ONG: As chair of the CDS Committee and lead person for CDS within IS, nothing that affects orders or clinical documentation is activated without my vetting. CDS definitely goes way beyond just drug-drug interaction alerts and order sets, embracing other technologies such as clinical documentation. With the meaningful use requirements for Clinical Quality Measures, the value of integrating CDS into clinical documentation becomes more apparent. For example, with venous thromboembolism (VTE), we auto-calculate the risk of VTE from the Caprini VTE risk assessment and also capture contraindications to VTE prophylaxis in clinical documentation.

For facilities that have not yet implemented CDS, what is your top advice for success?

LEVICK: Everyone from the board to the end user needs to understand why you are doing this, the value-add that it brings and the potential costs in terms of resources, money and even the unintended costs that it will place on providers who will deal with extra clicks.
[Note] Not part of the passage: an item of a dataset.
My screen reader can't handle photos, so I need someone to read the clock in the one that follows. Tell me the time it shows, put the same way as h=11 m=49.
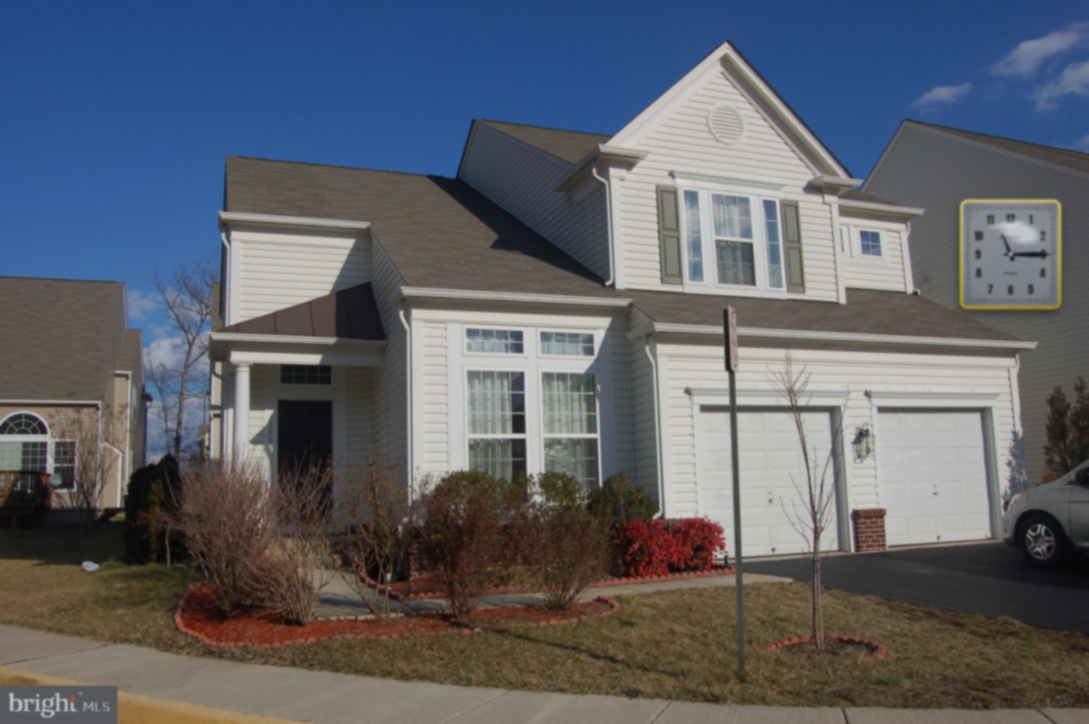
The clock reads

Then, you need a team of people who can make the translation between clinical demands and clinical requests—as to what's technically feasible with the systems. That’s where a CMIO or physician champion acts as the interface and can help lead the charge. It’s important to start with a small win that can quickly show the value without being too intrusive. For example, something as simple as order sets facilitate quick entry and allow you to embed some form of evidence-based practice into the care delivery.

ONG: CDS helps us comply with mandates from the Joint Commission, CMS, meaningful use and others. For example, to meet the American Stroke Association’s Get With The Guidelines program, we converted the NIH Stroke Scale from paper to electronic format. The stroke team appreciated this change, because they simply have to input a few numbers and it auto-calculates the total score. Not only do they have their stroke scale documented and auto-calculated, it’s legibly put into the record.  
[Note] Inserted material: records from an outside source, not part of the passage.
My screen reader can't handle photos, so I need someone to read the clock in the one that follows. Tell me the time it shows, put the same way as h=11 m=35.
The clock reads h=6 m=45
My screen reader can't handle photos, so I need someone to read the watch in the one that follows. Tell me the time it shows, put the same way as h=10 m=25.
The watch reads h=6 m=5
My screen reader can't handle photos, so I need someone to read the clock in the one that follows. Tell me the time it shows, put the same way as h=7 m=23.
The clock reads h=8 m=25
PAGELER: Start small and build from there. Implementing too many rules and alerts in the beginning overwhelms the end user, contributes to alert fatigue and can lead to frustration with the CDS system.
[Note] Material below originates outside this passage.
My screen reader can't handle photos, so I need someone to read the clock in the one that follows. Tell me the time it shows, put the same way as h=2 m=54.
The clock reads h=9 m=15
It also is important to evaluate the effects of CDS interventions, to understand what works well and what needs to be optimized. As an academic institution, we have had some great collaboration between our researchers and our IS department. For example, one of our big wins was a CDS alert about blood transfusion thresholds. We implemented an alert that referred the physician to a journal article about safely lowering the blood transfusion threshold in pediatrics. We found that this intervention decreased our blood transfusion threshold and decreased blood transfusions by more than 400 per year.  

How do you see CDS changing in the future?

ONG: It's going to expand beyond the walls of the hospital to include ambulatory and long-term care. Instead of looking at CDS just for the hospital, we will be talking about CDS across the continuum of care.  We also are extending our audience beyond healthcare providers. Some of the most exciting innovations now and in the future will engage patients and their families, e.g., CDS on patient portals and smart phones.

PAGELER: I am hoping to see ways to share CDS across systems. Our CMIO, Chris Longhurst, [MD,] helped develop BiliTool which is a web-based module. Our EMR actually sends the neonate bilirubin level, weight and risk factors to this tool, which responds with suggestions for the appropriate therapy. Tools like this have the potential to reduce some of the work at the individual hospital level, so everyone is not recreating the same CDS. From the national policy level, these are some of the issues we are going to have to assess: How can we make CDS easier to implement at a wide range of hospitals? How can we ensure that CDS tools are kept up to-date?

LEVICK: To me, the next phase is integrating more tools directly into the core systems, so a provider doesn’t have to go out of the system and lose context. To have more of those tools, even third-party external tools, integrated into the core systems, is where we need to head to really make CDS more useful.